Since the initiation of this correspondence with the BBB, Mr. ****** has indicated that he will now reduce the invoice for this work by $1000. While this is an improvement over his previous response, it is not acceptable. My lawyer, whom I contacted only after Mr. ****** threatened to put a lien on my house, has advised me that if this matter cannot be settled by another means, I should consider taking Mr. ****** to court for the cost of having the tile work, matting, and cement removed and replaced with properly installed material. This would not be my preferred method of handling this situation, but it is one that will be adopted if necessary. Given this option, I am offering the following settlement to Mr. ******: A full amount of $ 3,040.19 will be paid to ***** Construction for the cost of tiling material, labour cost for the tiling, and the labour cost for installing the baseboards (material supplied by owner).
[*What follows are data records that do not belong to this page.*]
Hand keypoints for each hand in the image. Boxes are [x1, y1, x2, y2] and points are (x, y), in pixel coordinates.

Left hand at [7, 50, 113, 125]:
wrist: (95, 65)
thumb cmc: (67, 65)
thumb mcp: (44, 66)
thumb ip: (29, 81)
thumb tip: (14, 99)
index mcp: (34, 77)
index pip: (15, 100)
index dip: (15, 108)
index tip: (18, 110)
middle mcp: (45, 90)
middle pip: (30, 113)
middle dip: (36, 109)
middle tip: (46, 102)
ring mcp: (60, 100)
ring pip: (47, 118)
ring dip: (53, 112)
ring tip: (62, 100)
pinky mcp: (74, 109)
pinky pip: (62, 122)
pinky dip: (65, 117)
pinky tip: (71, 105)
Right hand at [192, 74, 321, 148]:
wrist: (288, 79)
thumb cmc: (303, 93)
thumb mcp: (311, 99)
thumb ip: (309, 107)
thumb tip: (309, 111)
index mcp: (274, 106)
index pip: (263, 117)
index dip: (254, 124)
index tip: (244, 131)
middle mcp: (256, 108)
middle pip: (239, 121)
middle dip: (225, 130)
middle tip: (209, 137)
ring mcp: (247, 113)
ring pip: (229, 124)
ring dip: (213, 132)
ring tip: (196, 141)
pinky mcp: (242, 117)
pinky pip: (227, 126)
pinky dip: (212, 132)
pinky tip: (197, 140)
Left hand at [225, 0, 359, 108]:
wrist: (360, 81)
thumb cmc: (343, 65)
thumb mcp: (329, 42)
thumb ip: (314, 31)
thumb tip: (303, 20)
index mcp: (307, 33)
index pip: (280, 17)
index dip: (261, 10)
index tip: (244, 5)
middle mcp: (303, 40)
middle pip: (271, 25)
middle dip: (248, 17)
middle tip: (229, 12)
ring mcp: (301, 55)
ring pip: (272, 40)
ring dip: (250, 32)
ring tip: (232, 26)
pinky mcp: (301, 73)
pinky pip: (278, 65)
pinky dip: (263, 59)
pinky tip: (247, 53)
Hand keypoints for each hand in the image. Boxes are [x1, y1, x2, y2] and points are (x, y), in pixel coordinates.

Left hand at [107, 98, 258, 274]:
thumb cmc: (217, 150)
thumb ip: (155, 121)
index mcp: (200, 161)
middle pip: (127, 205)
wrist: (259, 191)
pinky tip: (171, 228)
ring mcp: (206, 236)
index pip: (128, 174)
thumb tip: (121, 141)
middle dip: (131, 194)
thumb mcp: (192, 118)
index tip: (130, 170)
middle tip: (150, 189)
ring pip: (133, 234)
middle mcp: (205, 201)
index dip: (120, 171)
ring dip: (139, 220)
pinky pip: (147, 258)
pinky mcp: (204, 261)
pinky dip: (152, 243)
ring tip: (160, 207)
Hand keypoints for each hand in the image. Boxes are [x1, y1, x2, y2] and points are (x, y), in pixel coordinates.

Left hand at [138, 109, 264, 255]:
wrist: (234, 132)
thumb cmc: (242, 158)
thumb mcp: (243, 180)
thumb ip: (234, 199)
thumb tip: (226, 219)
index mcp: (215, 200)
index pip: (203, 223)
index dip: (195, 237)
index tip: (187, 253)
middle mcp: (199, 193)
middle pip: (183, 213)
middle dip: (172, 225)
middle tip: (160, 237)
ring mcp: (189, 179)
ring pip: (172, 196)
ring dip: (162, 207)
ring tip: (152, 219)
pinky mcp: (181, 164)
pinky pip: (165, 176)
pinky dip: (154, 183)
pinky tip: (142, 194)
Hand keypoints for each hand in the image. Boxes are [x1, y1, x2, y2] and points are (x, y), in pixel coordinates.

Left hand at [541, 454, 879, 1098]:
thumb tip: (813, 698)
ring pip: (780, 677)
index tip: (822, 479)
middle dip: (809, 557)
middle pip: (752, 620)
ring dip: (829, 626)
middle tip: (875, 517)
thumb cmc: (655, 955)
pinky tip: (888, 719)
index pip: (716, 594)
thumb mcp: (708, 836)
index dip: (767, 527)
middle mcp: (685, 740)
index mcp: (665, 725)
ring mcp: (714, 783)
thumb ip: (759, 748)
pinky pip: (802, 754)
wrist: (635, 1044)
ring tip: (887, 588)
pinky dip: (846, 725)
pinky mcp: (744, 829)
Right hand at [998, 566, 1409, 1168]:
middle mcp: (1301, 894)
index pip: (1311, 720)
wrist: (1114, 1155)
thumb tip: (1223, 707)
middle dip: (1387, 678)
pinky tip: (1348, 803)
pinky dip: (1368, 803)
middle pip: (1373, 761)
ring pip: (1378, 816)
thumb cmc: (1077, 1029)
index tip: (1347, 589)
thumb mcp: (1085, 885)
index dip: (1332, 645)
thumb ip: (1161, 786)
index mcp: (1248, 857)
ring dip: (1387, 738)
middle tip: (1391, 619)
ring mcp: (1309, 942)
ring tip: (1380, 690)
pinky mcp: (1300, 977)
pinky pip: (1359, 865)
This amount is based on: 206 square feet of tiling @6.57 sq/ft; 206 square feet of labour for tiling at $7 square foot (average tiling labour cost $ 5-7 square footl included miscellaneous supplies); $100 for labour for the baseboard installation; and .05% GST for material and labour. The cheque would be made out immediately and mailed to ***** Construction, or paid by email transfer. If this is not acceptable to Mr. ****** then legal proceedings will be the only option left.